═══ Text section
And don’t get me wrong, I usually am happy! When I’m not thinking about school as stuff. My classes aren’t hard compared to others, but it’s still hard to me so I could give less of a fuck if someone in more challenging classes says “ohhh, you’re so stupid you could never do this” you know what, I don’t care. We’re all human beings deep down and you could be in a slower class or a faster one, and it can still be hard for you.

But I still feel guilty sad angry selfish and I don’t know. I mean I feel incredibly happy when I’m not talking about school matters…I mean, I love learning I love most of my teachers to DEATH. But I can’t graduate, I won’t graduate, I can’t grow up and I’m not strong enough to survive. I don’t think I’m depressed, I shouldn’t be right? I’m just so confused.
══════
═══ Data under study
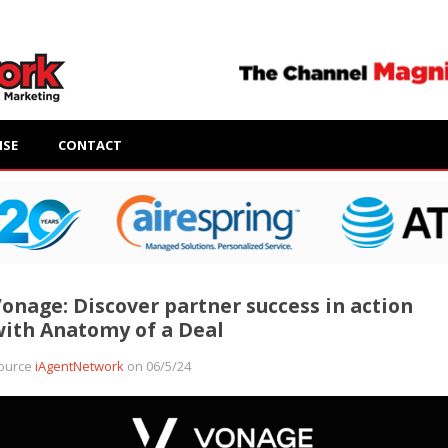
ISE
CONTACT
onage: Discover partner success in action
ith Anatomy of a Deal
ource
iAgentNetwork
on 06/5/24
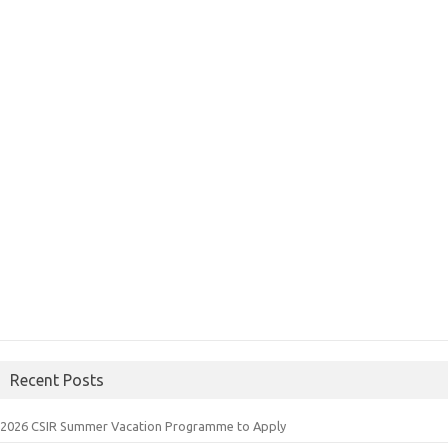
Recent Posts
2026 CSIR Summer Vacation Programme to Apply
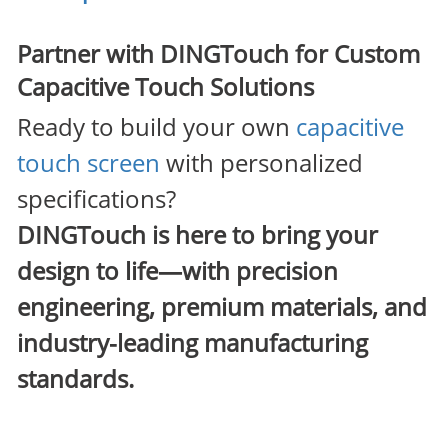
Partner with DINGTouch for Custom
Capacitive Touch Solutions
Ready to build your own
capacitive
touch screen
with personalized
specifications?
DINGTouch
is here to bring your
design to life—with precision
engineering, premium materials, and
industry-leading manufacturing
standards.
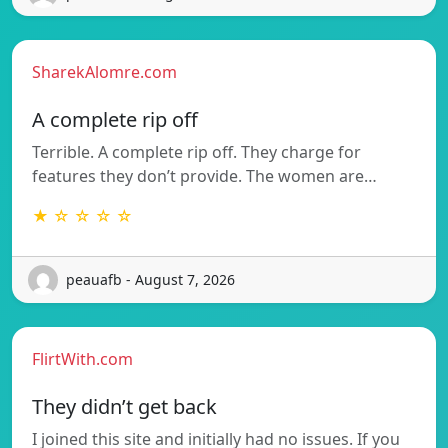
SharekAlomre.com
A complete rip off
Terrible. A complete rip off. They charge for
features they don’t provide. The women are…
★ ☆ ☆ ☆ ☆
peauafb - August 7, 2026
FlirtWith.com
They didn’t get back
I joined this site and initially had no issues. If you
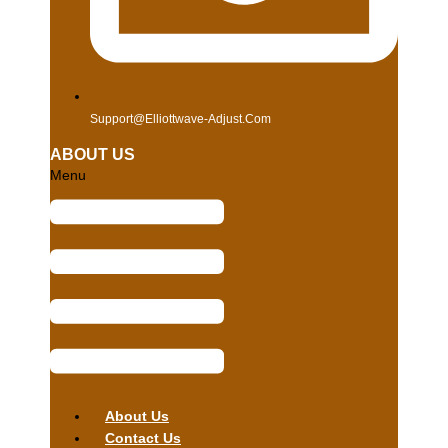
Support@elliottwave-Adjust.com
ABOUT US
Menu
About Us
Contact Us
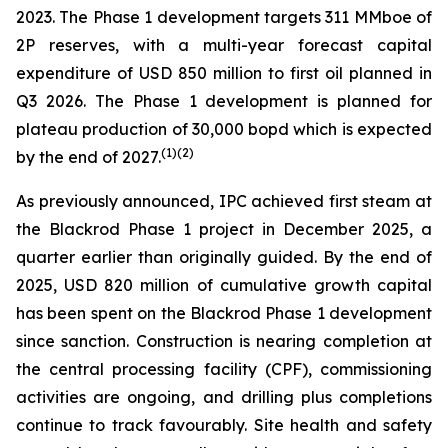
2023. The Phase 1 development targets 311 MMboe of
2P reserves, with a multi-year forecast capital
expenditure of USD 850 million to first oil planned in
Q3 2026. The Phase 1 development is planned for
plateau production of 30,000 bopd which is expected
(
1)(2)
by the end of 2027.
As previously announced, IPC achieved first steam at
the Blackrod Phase 1 project in December 2025, a
quarter earlier than originally guided. By the end of
2025, USD 820 million of cumulative growth capital
has been spent on the Blackrod Phase 1 development
since sanction. Construction is nearing completion at
the central processing facility (CPF), commissioning
activities are ongoing, and drilling plus completions
continue to track favourably. Site health and safety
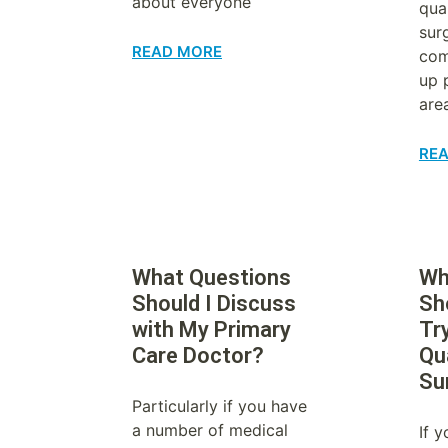
about everyone
qual
sur
READ MORE
com
up 
are
RE
What Questions
Wh
Should I Discuss
Sh
with My Primary
Try
Care Doctor?
Qua
Su
Particularly if you have
a number of medical
If 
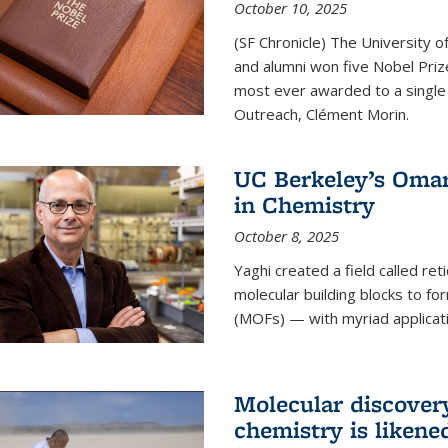
October 10, 2025
(SF Chronicle) The University of
and alumni won five Nobel Pri
most ever awarded to a single 
Outreach, Clément Morin.
UC Berkeley’s Omar
in Chemistry
October 8, 2025
Yaghi created a field called ret
molecular building blocks to 
(MOFs) — with myriad applicat
Molecular discover
chemistry is likene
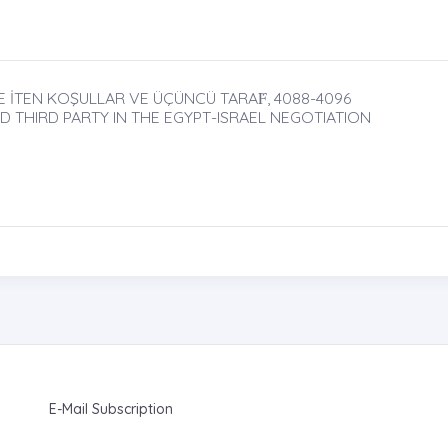
 İTEN KOŞULLAR VE ÜÇÜNCÜ TARAḞ, 4088-4096
D THIRD PARTY IN THE EGYPT-ISRAEL NEGOTIATION
E-Mail Subscription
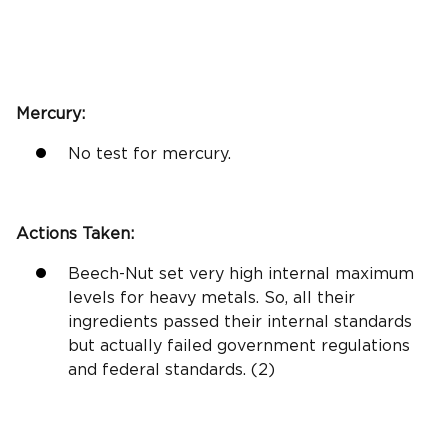
Mercury:
No test for mercury.
Actions Taken:
Beech-Nut set very high internal maximum
levels for heavy metals. So, all their
ingredients passed their internal standards
but actually failed government regulations
and federal standards. (2)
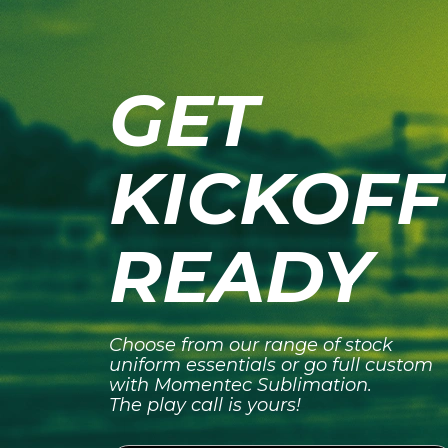
GET
KICKOFF
READY
Choose from our range of stock
uniform essentials or go full custom
with Momentec Sublimation.
The play call is yours!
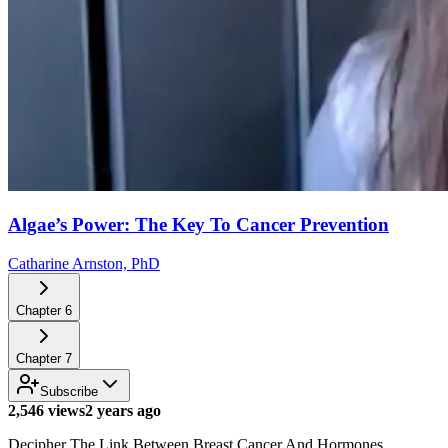
Algae’s Power: The Key To Cancer Prevention
Catharine Arnston, PhD
Chapter
6
Chapter
7
Subscribe
2,546 views
2 years ago
Decipher The Link Between Breast Cancer And Hormones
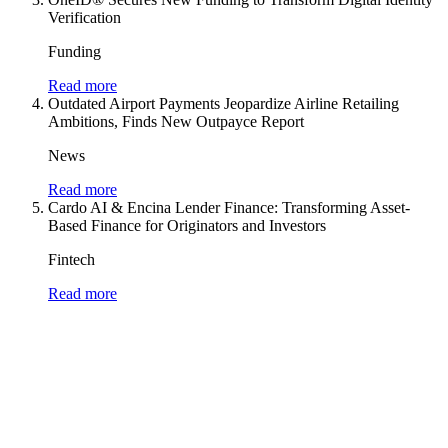
Verification
Funding
Read more
Outdated Airport Payments Jeopardize Airline Retailing
Ambitions, Finds New Outpayce Report
News
Read more
Cardo AI & Encina Lender Finance: Transforming Asset-
Based Finance for Originators and Investors
Fintech
Read more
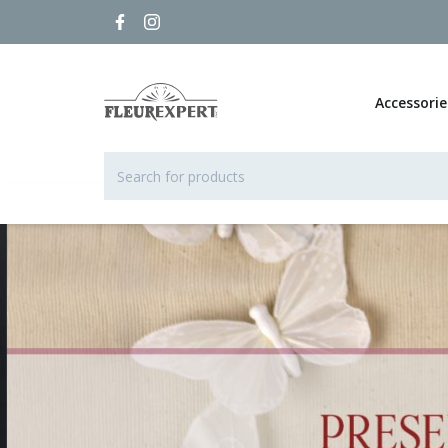
Accessorie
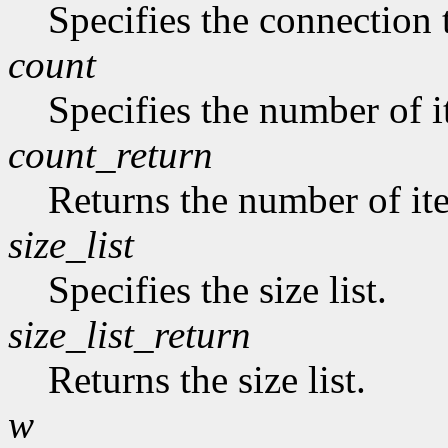
Specifies the connection 
count
Specifies the number of it
count_return
Returns the number of item
size_list
Specifies the size list.
size_list_return
Returns the size list.
w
══════
- **Complete the following**:
1 > From the text about school, pull out the part that opens with the words containing "But I still" and closes with "just so confused.".
2 > Answer these questions from the text about school:
(a) How does the writer say their classes compare to others?
(b) How does the writer feel about most of their teachers?
(c) When does the writer say they feel incredibly happy?

- **Replies**:
1 >
But I still feel guilty sad angry selfish and I don’t know. I mean I feel incredibly happy when I’m not talking about school matters…I mean, I love learning I love most of my teachers to DEATH. But I can’t graduate, I won’t graduate, I can’t grow up and I’m not strong enough to survive. I don’t think I’m depressed, I shouldn’t be right? I’m just so confused.

2 >
(a) They aren't hard compared to others, but they're still hard for the writer.
(b) The writer loves most of them "to DEATH."
(c) When they're not talking about school matters.